Pennsylvania Attorney General Tom Corbett has charged PVC pipe extruder Veka Inc. and four employees with improper disposal of waste water. Corbett alleged Veka's Fombell, Pa., plant drained waste water from an underground storage tank into a storm drain that empties into Connoquenessing Creek. Water involved in the Dec. 19, 1994, incident had been used for cooling plastic products and equipment at the facility, according to a May 1 news release from Corbett's office in Harrisburg, Pa.
The company and each of the four employees are charged with nine pollution-related violations. The employees also face a charge of criminal conspiracy. Jack Lewis, a spokesman for the attorney general's office, said each count in the charge carries a maximum penalty of one year in prison and a $25,000 fine.
In a May 2 interview, Lewis said he expected preliminary hearings to be scheduled within two weeks.
Veka President Larry Irwin said the charges are ``ridiculous.'' Veka said that when it applied Dec. 9, 1992, for a Department of Envi-ronmental Resources permit to discharge water, tests showed it to be within water quality guidelines, according to Veka.
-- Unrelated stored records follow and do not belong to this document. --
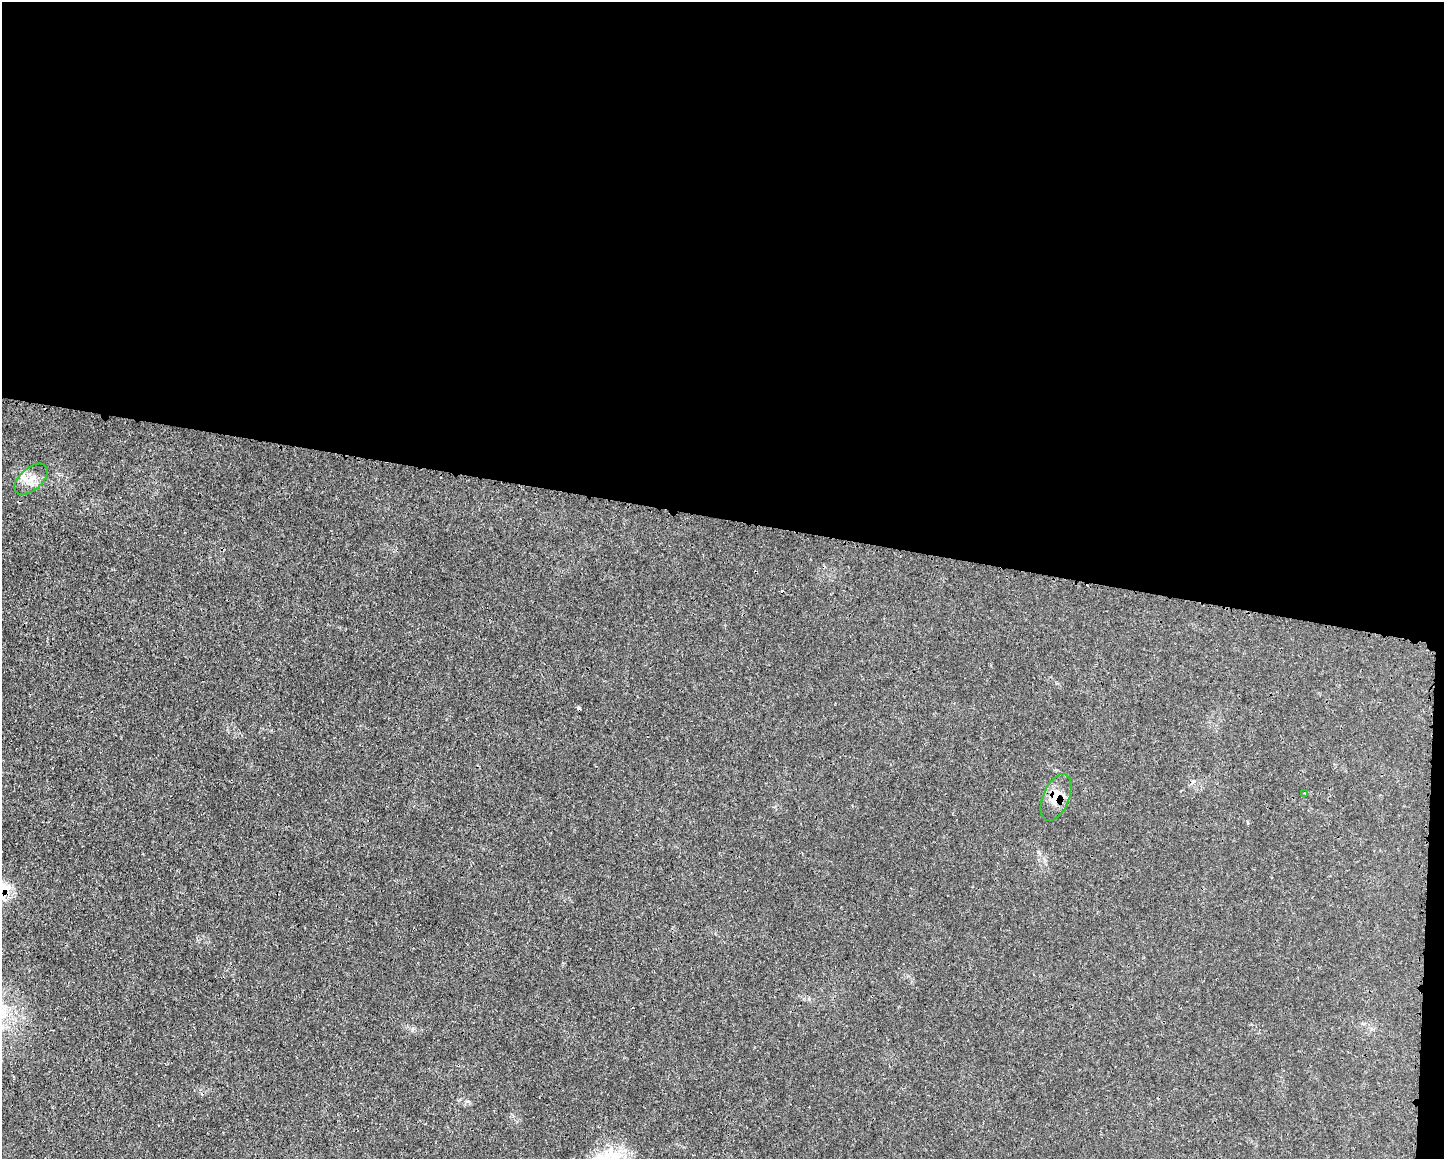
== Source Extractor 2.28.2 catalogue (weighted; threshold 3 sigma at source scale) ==
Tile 3 of 3 x 4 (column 3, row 1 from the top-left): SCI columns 3012-4453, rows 3483-4639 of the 4684 x 4651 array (HDU 1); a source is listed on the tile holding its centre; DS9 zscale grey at full resolution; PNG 1446 x 1161 px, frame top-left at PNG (2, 2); each listed source drawn as its Kron ellipse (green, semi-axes under 4 px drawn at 4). Shown black and unused: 45% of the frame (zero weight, under 3 of 4 exposures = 1% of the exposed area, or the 3 px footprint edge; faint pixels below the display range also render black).
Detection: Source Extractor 2.28.2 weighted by HDU 2 'WHT'; one run over the whole footprint, this tile lists its part. Background 0.0218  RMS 0.0024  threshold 0.0109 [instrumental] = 3 sigma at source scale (4.5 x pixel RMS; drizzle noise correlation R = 1.50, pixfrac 1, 0.05/0.05 arcsec/px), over >= 5 px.
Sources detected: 5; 2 cosmic-ray / hot-pixel residue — neither listed nor drawn; the other 3 listed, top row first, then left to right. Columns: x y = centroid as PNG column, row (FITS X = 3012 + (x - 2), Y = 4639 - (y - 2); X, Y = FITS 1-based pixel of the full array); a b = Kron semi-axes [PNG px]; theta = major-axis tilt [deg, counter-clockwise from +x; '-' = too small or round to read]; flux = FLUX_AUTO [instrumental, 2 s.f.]
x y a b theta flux
31 479 20 11 41 2.9
1305 793 3 3 - 0.22
1056 797 25 13 68 4.2
Overlapping masked pixels (flux is a lower limit): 1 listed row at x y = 1056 797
After the permit application, Veka had difficulty maintaining water quality for efficient manufacturing because it could not discharge water. Veka called DER to alert the agency, but DER would not say when a permit would be issued.
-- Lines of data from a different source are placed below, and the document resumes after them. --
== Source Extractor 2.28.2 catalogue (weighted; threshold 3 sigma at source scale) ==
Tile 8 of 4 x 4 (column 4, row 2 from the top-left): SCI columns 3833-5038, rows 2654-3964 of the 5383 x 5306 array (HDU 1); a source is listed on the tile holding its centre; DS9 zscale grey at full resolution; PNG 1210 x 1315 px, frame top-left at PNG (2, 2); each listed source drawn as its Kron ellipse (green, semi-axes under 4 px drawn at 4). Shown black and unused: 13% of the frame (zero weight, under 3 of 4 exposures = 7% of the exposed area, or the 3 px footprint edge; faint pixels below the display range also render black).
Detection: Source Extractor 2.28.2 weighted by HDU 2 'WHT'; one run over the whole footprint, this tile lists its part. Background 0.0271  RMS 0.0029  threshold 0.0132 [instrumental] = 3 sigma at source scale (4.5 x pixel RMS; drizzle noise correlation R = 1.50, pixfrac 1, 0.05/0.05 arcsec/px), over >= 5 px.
Veka discharged the water in December 1994 and found it met regulatory guidelines, the company claimed. The alternative to the discharge was to shut the plant down. Veka got its permit on April 19, 1995.
The attorney general's news release noted that state investigators got a tip in advance that allowed them to observe Veka's water disposal in December 1994.
Veka's 160,000-square-foot Fom-bell plant has 47 extrusion lines and more than 300 employees. Veka also operates a nine-line extrusion plant in Stead, Nev. It had pipe sales of about $50 million in 1994.